#### [WORK TO BE COMPLETED]
In the boxing report, who stopped the fight in the third round?

══ PASSAGE PROVIDED ══

It was basically over before it began as Kirakosyan dropped Lawton with a stinging right after 40 seconds from which the local hero never fully recovered. You couldn’t help but be impressed by the Armenian who looked like a giant menacing meerkat as he marauded around the ring, gloves up close to his face, stalking Lawton down and unleashing wave after wave of relentless attacks.
It was just attack after attack from Kirakosyan, with Lawton looking like he would rather be anywhere else than in the ring and his huge army of fans stunned into silence as their hero failed to produce the goods. Bizarrely after one Kirakosyan onslaught near the end of the second round Lawton got a standing eight count, who even realised they still existed? If Lawton had any idea where he was he probably would have been surprised to see it, instead he welcomed the opportunity to breathe some air deep into his lungs.

The blitz continued into the third round until after yet another vicious combination from Kirakosyan forced referee Soren Saugmann to call the whole thing off. Lawton staggered to his corner, eyes wide and looking like he had no idea what just hit him.

In truth there was no comparison between the two, Lawton didn’t make his extra inches in height count, in fact Kirakosyan turned them into a disadvantage by moving from side to side and forcing Lawton to punch downwards. The little Armenian resembled a fox that had got into the hen coop; he had the time of his life in there chasing Lawton around the ring and unleashing a succession of fast combinations, taking insignificant damage in return.

What Lawton does now is anybody’s guess. He moved down to super-featherweight in pursuit of a world title and now he has failed to gain the European strap it seems unlikely he will get many more chances. When John Murray knocked him out in June last year, it looked like the end of the road for Lawton and now his quest to reinvent himself as a super-featherweight has failed, it could well be over for the Stoke fighter.

═══
══ RAW DATA ══

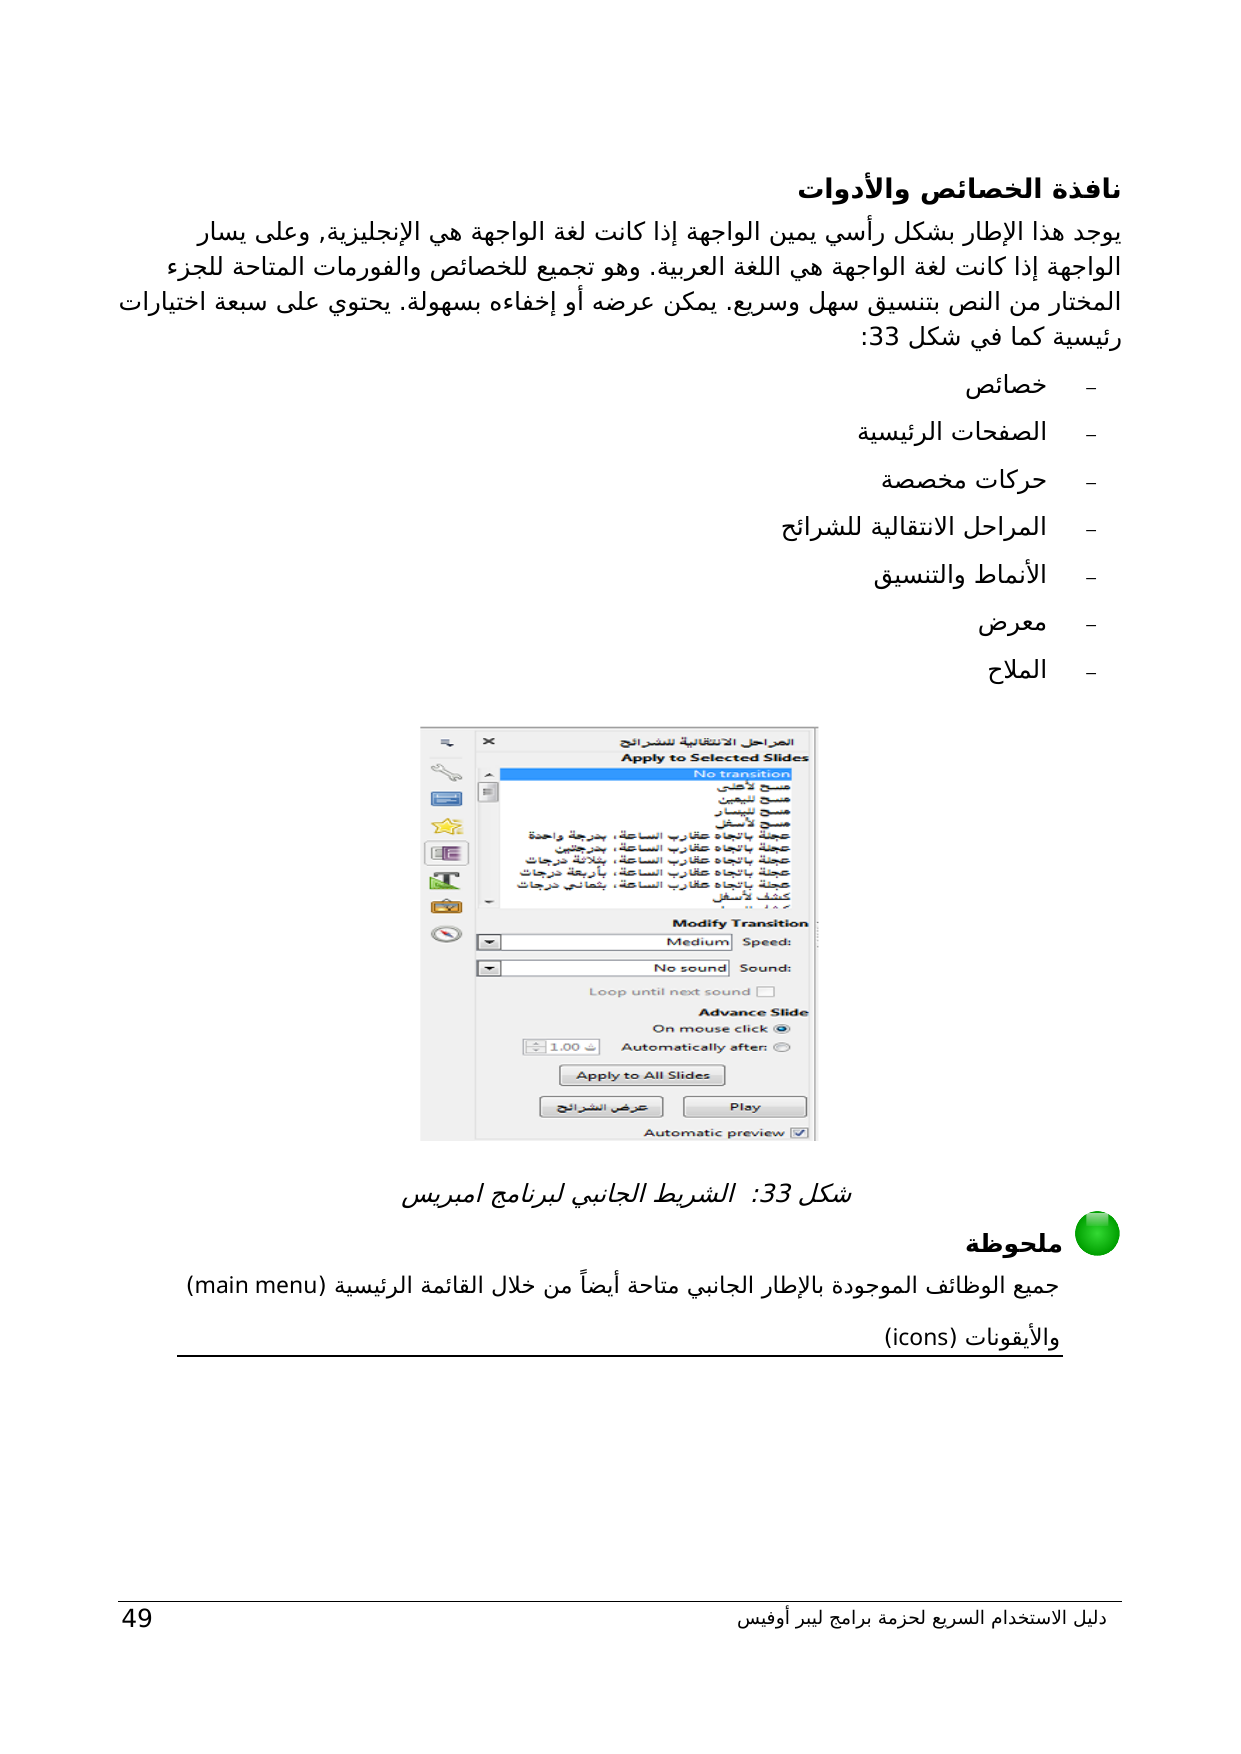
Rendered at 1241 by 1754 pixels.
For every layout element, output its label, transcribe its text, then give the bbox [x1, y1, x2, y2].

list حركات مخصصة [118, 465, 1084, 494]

═══

#### [FINISHED EXERCISE]
Referee Soren Saugmann.